* DIRECTIONS FOR THIS TASK
Beneath this instruction is a listing; print exactly the lines in it starting at the line that contains "pregnancies. Our obstetricians" and going through the line that contains "examinations, and care".

* TASK MATERIAL
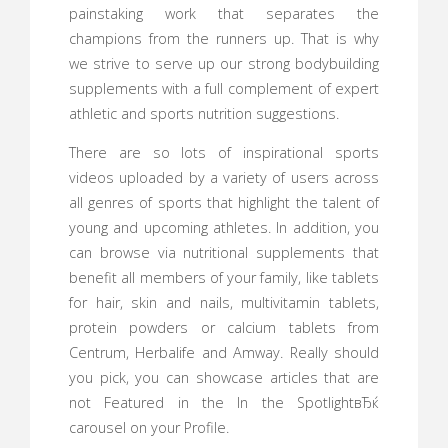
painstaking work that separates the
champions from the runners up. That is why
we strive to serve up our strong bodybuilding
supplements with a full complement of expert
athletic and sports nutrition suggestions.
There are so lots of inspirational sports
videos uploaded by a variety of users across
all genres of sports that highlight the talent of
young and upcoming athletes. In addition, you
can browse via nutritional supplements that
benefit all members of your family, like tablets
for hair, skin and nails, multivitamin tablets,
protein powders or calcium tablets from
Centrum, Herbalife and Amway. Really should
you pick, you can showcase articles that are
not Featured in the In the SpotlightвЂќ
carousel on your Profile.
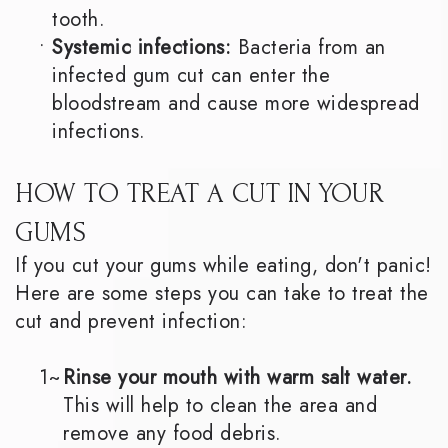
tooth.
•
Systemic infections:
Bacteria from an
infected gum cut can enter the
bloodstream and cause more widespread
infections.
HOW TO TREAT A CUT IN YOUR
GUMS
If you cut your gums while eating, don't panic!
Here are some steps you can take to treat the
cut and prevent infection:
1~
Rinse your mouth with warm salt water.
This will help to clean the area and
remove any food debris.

---

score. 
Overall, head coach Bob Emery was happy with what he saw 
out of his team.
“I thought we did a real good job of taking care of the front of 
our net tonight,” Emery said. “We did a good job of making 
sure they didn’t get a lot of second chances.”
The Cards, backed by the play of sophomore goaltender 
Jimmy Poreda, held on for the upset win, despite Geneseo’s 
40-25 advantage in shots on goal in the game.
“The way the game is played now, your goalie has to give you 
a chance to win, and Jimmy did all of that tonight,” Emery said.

* * *

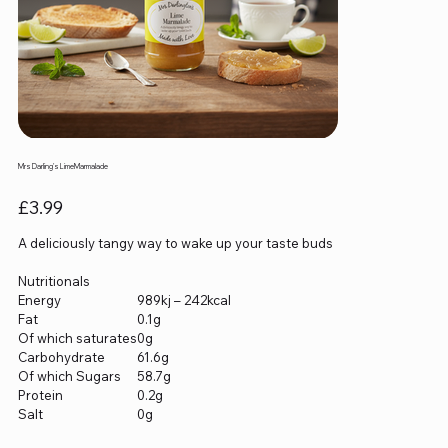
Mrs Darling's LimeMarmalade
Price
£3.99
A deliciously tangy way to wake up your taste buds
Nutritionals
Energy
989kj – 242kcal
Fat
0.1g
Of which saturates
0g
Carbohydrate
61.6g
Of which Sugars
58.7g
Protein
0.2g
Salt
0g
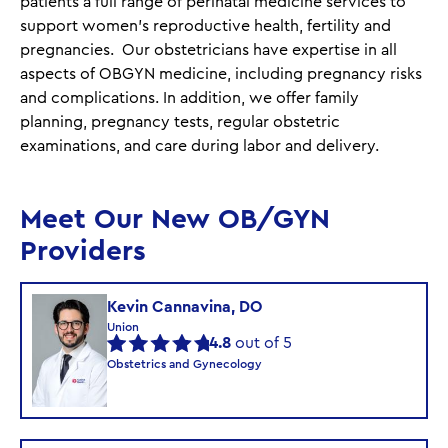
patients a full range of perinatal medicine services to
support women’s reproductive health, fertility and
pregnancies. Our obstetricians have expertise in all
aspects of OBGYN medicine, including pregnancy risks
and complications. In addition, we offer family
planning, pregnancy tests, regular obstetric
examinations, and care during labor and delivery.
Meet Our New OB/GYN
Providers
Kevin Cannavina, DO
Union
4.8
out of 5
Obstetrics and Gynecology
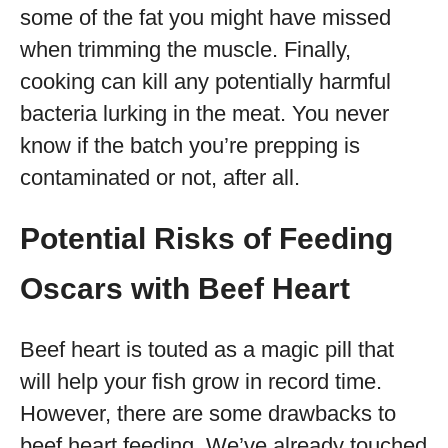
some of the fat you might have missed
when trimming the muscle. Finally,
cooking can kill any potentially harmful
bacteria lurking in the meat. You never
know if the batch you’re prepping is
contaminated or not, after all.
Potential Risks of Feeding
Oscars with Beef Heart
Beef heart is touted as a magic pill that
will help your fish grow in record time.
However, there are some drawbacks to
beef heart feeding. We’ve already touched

* TASK RESULT
pregnancies. Our obstetricians have expertise in all
aspects of OBGYN medicine, including pregnancy risks
and complications. In addition, we offer family
planning, pregnancy tests, regular obstetric
examinations, and care during labor and delivery.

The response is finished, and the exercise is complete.